══ 原文抜粋

2. 次は右下のリセットボタンを押して、すべてデフォルトの状態でどうなるかです。
Image13_ABE1_RGB_ABE4_SPCC_SCNR_BXTdefault_Preview01
恒星は上で書いた収差補正などが入り、さらに星を小さくする効果(0.5)で実際に星が小さくなっているのがわかります。そして確かに星雲部の分解能が上がっているのがわかります。今回の画像は全てBin2で撮影しDrizzle x2をかけてあることに注意で、これにBXTをかけたことになるので、相当な解像度になっています。

3. さてここで、PSFの効果を見てみます。パラメータはSharpen Stars: 0.70, Adjust Star Halos: 0.00, Sharpen Nonsteller: 1.00で、PSF Diameterだけ変えてみます。極端な場合のみ比べます。まずはPSFが最小の0の場合です。
Image13_ABE1_RGB_ABE4_SPCC_SCNR_BXTSS07PD0_Preview01

次にPSFが最大の8の場合です。
Image13_ABE1_RGB_ABE4_SPCC_SCNR_BXTSS07PD8_Preview01

あれ?恒星は確かに少し変わっていますが、星雲部が全く同じに見えます。このことは、PSFを1から7まで変えて比較しても確認しました。


4. BXT1時代にはPSFを変えたら星雲部が大きく変わっていたはずです。念のためAI2にして確認しました。

PSFが4.0の場合。
Image13_ABE1_RGB_ABE4_SPCC_SCNR_BXTSS05PD4_Preview01

PSFが8.0の場合です。
Image13_ABE1_RGB_ABE4_SPCC_SCNR_BXTSS05PD8_Preview01

他のパラメータは全て同じなので、やっぱり明らかにPSF Diameterだけで星雲部が大きく変わっています。

5. ここで、再びAI4に戻りもうひとつのパラメータ「Sharpen Nonsteller」をいじってみました。1.0からから0.5に変えています。
Image13_ABE1_RGB_ABE4_SPCC_SCNR_BXTSS07PD8N05_Preview01
これまでのSharpen Nonstellerが1.0の時と比べて、明らかに星雲部の分解能は出にくくなっています。

今回のリリースノートでは星雲部の記述がほとんどありません。ということはPSFに関しては大きな仕様変更?それともバグ?なのでしょうか。ちょっと不思議な振る舞いです。でもBXT1の時のように星雲部の解像度を出すパラメータがPSF DiameterとSharpen Nonstellerの2つあるのもおかしな気もするので、BXT2の方がまともな設計の気もします。いずれにせよ、今回のAI4ではすでに星雲部に関しては最初から最大限で分解能を出してしまっていて、これ以上の分解能は出せないようです。BXT1の時には星雲部の解像度出しが大きく扱われていたので、これを期待して購入すると、もしかしたら期待はずれになってしまうかもしれません。

でもちょっと待った、もう少しリリースノートを読んでみると、BXTの2度掛けについての記述が最後の方にあることに気づきます。

════
══ 提供資料

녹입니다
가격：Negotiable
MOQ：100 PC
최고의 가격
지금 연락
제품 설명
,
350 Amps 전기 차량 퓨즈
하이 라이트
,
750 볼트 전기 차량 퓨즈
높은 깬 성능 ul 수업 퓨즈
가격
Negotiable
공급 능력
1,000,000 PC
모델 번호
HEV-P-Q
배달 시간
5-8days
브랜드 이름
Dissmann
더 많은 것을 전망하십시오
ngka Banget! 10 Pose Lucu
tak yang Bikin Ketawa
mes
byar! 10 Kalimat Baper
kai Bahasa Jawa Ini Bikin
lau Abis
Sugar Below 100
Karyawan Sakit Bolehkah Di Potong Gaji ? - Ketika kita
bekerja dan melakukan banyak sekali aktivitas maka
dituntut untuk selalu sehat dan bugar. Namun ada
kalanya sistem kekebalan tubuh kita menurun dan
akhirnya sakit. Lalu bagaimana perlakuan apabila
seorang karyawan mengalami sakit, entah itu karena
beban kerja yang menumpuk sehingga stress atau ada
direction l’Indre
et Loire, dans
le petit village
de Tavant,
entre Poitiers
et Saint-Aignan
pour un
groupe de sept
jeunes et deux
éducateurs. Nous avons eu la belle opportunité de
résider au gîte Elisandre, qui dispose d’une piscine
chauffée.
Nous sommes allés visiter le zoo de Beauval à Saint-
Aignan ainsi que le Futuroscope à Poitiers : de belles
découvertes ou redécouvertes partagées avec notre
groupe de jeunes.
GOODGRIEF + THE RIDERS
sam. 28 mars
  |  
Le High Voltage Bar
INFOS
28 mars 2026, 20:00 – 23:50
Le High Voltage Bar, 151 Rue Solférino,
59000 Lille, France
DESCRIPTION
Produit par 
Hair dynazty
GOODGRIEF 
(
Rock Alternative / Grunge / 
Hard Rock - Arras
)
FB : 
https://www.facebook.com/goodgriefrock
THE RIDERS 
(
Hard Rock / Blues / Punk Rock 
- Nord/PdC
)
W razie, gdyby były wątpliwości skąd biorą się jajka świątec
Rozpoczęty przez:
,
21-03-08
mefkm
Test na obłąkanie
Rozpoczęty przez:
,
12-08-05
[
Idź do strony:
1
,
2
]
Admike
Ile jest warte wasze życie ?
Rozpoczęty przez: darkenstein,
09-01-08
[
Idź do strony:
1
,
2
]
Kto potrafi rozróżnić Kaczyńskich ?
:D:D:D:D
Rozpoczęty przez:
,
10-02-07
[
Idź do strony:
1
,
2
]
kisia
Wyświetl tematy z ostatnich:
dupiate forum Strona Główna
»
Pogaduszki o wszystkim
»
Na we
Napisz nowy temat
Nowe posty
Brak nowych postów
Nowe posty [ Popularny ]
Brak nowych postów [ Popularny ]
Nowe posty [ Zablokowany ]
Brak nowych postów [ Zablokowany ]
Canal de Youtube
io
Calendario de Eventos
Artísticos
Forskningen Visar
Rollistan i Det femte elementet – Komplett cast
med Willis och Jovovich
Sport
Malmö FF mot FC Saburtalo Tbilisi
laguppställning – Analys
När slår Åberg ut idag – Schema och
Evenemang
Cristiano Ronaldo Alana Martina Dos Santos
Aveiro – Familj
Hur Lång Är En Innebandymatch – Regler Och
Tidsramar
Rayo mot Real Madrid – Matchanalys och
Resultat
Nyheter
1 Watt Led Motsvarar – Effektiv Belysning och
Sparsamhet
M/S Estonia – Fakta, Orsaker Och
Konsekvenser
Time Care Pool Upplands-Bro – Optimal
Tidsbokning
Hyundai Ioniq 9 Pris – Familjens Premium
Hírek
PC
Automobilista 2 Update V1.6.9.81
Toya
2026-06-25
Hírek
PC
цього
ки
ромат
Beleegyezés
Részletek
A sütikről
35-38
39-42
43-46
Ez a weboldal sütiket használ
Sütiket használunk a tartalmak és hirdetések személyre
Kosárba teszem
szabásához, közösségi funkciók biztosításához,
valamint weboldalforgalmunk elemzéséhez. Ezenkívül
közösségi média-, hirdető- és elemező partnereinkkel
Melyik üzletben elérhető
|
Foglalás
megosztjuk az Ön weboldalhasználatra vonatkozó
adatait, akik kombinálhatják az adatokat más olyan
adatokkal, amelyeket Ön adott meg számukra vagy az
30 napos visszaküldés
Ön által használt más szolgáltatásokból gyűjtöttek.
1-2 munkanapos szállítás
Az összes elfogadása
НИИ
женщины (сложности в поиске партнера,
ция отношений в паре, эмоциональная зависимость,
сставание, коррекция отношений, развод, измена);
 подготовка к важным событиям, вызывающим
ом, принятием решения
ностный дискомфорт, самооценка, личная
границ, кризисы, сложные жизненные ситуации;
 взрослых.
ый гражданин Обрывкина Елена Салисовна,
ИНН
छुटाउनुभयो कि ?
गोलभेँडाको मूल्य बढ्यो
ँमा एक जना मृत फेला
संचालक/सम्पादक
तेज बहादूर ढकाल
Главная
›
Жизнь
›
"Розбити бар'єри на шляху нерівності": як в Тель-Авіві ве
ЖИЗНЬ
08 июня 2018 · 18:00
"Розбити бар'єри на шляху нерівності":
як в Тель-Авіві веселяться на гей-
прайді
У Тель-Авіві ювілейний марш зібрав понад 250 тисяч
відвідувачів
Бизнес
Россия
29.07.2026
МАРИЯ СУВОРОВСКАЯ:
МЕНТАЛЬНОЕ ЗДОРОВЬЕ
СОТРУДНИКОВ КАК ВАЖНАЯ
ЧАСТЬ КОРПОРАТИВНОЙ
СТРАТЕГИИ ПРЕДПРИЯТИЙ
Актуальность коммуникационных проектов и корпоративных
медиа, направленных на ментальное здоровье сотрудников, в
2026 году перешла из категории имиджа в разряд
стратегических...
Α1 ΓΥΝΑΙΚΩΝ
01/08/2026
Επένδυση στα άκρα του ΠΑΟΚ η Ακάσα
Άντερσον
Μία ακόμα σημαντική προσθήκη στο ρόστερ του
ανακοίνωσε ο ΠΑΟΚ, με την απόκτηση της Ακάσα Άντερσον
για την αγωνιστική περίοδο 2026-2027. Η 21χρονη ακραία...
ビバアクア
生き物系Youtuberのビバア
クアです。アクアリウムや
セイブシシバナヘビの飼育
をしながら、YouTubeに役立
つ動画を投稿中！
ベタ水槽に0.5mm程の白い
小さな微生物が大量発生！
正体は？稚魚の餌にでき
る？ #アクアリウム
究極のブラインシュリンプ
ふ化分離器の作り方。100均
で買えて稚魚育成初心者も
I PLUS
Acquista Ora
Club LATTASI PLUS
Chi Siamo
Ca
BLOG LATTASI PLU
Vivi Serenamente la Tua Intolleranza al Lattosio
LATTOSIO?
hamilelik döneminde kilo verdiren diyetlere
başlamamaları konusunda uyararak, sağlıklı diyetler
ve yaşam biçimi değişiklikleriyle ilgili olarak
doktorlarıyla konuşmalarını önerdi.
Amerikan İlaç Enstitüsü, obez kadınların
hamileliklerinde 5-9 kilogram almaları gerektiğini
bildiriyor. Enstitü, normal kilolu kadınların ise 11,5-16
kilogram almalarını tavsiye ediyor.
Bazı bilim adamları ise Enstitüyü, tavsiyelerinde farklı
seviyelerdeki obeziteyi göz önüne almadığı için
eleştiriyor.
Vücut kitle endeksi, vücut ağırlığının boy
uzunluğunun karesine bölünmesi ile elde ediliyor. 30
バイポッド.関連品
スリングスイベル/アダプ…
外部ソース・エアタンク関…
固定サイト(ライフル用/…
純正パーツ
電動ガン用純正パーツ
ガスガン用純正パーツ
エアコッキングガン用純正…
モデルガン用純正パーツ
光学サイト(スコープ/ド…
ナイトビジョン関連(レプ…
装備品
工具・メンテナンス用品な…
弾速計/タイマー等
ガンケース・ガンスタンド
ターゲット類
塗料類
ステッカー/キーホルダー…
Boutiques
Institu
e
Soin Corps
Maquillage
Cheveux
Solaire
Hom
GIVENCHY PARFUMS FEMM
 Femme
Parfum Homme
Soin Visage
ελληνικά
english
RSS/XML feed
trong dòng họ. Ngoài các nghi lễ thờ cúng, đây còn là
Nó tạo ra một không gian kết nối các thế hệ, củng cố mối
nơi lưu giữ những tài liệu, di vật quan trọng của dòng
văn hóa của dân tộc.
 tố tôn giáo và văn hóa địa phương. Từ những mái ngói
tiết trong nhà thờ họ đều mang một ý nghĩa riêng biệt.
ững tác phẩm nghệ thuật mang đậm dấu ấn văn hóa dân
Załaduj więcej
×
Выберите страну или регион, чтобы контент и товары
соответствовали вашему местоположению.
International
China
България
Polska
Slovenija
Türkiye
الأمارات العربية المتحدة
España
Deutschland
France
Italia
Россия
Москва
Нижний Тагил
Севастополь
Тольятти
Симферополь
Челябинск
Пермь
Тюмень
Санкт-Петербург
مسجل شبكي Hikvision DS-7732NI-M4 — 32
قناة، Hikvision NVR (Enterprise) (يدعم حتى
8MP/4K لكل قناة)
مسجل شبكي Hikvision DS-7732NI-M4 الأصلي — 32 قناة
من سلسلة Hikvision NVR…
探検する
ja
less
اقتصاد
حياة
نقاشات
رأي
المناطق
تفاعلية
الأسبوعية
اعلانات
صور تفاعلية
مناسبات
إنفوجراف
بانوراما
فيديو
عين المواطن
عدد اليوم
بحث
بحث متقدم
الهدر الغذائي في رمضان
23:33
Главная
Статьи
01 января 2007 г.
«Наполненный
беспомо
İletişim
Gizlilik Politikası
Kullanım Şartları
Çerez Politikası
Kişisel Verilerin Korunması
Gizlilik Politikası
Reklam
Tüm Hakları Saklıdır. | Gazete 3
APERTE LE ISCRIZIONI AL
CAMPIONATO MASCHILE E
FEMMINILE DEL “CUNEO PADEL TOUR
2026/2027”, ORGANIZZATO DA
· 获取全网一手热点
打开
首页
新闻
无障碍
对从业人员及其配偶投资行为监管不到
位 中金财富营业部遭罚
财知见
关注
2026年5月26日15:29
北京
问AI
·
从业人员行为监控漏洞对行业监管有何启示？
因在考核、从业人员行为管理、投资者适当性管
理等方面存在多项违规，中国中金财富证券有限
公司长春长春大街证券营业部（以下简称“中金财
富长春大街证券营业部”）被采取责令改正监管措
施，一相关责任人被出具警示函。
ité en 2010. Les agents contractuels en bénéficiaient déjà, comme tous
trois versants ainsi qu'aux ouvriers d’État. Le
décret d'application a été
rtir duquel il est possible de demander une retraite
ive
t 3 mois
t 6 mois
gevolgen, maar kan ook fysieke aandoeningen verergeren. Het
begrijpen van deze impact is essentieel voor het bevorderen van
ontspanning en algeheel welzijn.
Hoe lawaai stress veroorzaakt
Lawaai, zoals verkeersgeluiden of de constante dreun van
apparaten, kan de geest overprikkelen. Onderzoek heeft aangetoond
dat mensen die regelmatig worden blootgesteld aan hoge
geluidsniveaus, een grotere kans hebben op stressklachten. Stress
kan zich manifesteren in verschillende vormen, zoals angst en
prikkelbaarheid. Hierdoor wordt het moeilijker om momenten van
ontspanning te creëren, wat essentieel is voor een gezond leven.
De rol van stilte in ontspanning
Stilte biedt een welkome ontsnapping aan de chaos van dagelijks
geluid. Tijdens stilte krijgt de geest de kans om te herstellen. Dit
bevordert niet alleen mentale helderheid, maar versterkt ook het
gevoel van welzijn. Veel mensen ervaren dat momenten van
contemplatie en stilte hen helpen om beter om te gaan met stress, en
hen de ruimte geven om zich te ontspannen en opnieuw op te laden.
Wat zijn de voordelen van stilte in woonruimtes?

════

# 作業内容:
A. 抜粋について、次の問いに答えよ。
(i) 今回の画像はすべて何で撮影されたか。
(ii) PSF Diameterを比べた極端な場合として、最小と最大の値はそれぞれいくつか。
(iii) AI4に戻ったあと、Sharpen Nonstellerはいくつからいくつに変えられたか。
B. データ行の先頭の行から始め、"kalanya sistem kekebalan" を含む行まで、両端の行も含めてそのまま書き出せ。
抜粋とデータ行は互いに関係がない。

# 各作業の解答:
A.
(i) Bin2
(ii) 最小は0、最大は8
(iii) 1.0から0.5

B.
녹입니다
가격：Negotiable
MOQ：100 PC
최고의 가격
지금 연락
제품 설명
,
350 Amps 전기 차량 퓨즈
하이 라이트
,
750 볼트 전기 차량 퓨즈
높은 깬 성능 ul 수업 퓨즈
가격
Negotiable
공급 능력
1,000,000 PC
모델 번호
HEV-P-Q
배달 시간
5-8days
브랜드 이름
Dissmann
더 많은 것을 전망하십시오
ngka Banget! 10 Pose Lucu
tak yang Bikin Ketawa
mes
byar! 10 Kalimat Baper
kai Bahasa Jawa Ini Bikin
lau Abis
Sugar Below 100
Karyawan Sakit Bolehkah Di Potong Gaji ? - Ketika kita
bekerja dan melakukan banyak sekali aktivitas maka
dituntut untuk selalu sehat dan bugar. Namun ada
kalanya sistem kekebalan tubuh kita menurun dan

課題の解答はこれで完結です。